Lila Newman was the 2014 University of Chicago Awardee of the Edes Foundation Prize.
She is an actor, writer, musician and comedian, and received her MFA in Acting from Drama Centre London with study at the Vakhtangov Institute in Moscow. As part of her Edes year, She worked on a play about Ora Nichols, the pioneer of Golden Age Radio Sound Effects. For more on that project including interviews and images, please see: Edes Grant Project: Ora Nichols.
Her recent screen work can be seen on Amazon’s Alpha House, opposite John Goodman and Julie White and written by Garry Trudeau. Stage work includes New York: White on White (Steps Theatre), About Face (The Brick), A Map to Somewhere Else, Something Wicked (Everyday Inferno). Chicago: A Prairie Home Companion (NPR), The Ballad of Lula Del Ray (Manual Cinema), Sketch Comedy & Improv (Donny’s Skybox at The Second City, iO (Improv Olympic), The Playground), Spectacle Performer (Redmoon),Compass Players (Pocket Guide to Hell), Liberal Arts: The Musical,The Rocky Horror Picture Show (Underscore Theater Company)Williamstown Theater Festival: 356/365 Plays, Uncle Sam I Am (Nikos Theater). London: Hedda Gabler, The Broken Heart (The Platform Theatre), Twelfth Night (Studio Theatre at Kings Cross) Moscow: The Seagull (SADA Theatre).

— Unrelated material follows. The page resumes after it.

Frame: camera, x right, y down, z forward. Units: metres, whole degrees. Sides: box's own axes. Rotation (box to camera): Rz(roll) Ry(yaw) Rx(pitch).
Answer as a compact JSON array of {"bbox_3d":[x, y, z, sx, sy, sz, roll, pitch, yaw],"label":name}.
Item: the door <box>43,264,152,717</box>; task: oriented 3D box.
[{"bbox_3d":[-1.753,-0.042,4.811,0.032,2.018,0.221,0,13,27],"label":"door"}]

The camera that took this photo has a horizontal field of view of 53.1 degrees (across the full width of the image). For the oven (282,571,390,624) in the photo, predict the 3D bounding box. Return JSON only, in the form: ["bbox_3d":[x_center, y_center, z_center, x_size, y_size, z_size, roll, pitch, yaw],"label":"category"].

A graduate of Chicago’s Second City & iO Conservatories and a member of the Playground Theater, Lila’s performed sketch and long-form in venues all around Chicago including: Donny’s Skybox and the DeMaat at The Second City, iO, The Playground, a handfull of dive bars and countless dilapidated storefronts. She performed under many group names, all of them sound like parodies of comedy group names, among them: The Business and Lumberjack Tsunami (Check out reviews in Time Out and NPR Station WBEZ).
She is a classically trained soprano with a passion for belt, folk and jazz. Lila plays an ok piano, a better ukulele and the clawhammer banjo (please, forgive her the last).

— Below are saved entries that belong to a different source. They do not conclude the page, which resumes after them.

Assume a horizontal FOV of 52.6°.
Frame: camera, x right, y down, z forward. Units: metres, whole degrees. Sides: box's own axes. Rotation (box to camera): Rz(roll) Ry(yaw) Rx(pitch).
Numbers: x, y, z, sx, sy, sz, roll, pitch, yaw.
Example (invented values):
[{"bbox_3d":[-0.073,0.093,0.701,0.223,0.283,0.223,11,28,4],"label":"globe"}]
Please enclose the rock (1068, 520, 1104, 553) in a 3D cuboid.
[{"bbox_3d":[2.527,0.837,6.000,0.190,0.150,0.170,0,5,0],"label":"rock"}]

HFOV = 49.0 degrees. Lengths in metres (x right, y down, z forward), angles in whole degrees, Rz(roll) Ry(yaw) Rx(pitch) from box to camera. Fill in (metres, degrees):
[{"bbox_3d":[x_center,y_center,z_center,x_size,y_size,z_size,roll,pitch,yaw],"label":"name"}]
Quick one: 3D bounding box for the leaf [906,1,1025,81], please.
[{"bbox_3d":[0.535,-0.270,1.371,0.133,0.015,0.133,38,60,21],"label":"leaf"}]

Lila writes and contributes sketches weekly to A Prairie Home Companion. With Sarah Rosenshine, Lila also co-writes, produces and acts in Barnum Effect, a radio sketch show. For more on her writing, please see: Writing (Bits & Pieces).
Aaron Hughes was the 2014 Northwestern University Awardee of the Edes Foundation Prize.
He is an artist, activist, teacher, and Iraq War veteran whose work seeks out poetics, connections, and moments of beauty, in order to construct new languages and meanings out of personal and collective traumas. He uses these new languages and meanings to create projects that deconstruct systems of dehumanization and oppression. He works with a variety of art, activist, and veteran organizations and projects including: Iraq Veterans Against the War, National Veterans Art Museum, Justseeds Artists’ Cooperative, Warrior Writers Project, Dirty Canteen, and Center for Artistic Activism.
During the Edes Prize award year, Aaron focused on his ongoing Tea Project that utilizes the space created when someone sits, sips, and reflects over a cup of tea to offers counter-narratives that disrupt the numbing effects of war, detention, and dehumanization.
Spencer Stucky was the 2014 School of the Art Institute of Chicago Awardee of the Edes Foundation Prize.
Spencer was born in San Francisco in 1987. He graduated from the University of Oregon in 2011 before receiving his MFA from The School of the Art Institute of Chicago in 2014. Stucky has exhibited in the US and abroad including the Elmhurst Art Museum, and Schingoethe Gallery, at Aurora University, as well as featured in Ambit Magazine (London), and other publications. Stucky currently lives and works in Chicago, IL and is an instructor at the School of the Art Institute.
By Way of Repose, his Edes year project, is a film that examines a connection between photography, avant-garde dance, and architecture in Stockholm during the 1930’s. Social and familial ties of three figures from this period are used as a narrative framework: architect Eskil Sundahl, Eskil’s son – architectural photographer Sune Sundahl, and dancer Birgit Åkesson. The film features the choreography of Trisha Brown, to highlight a continuing lineage of influence of this location within Modernism. Soloists from the Royal Swedish Ballet performed Brown’s Accumulation pieces in locations that hold a historical significance to the period and individuals examined in the film.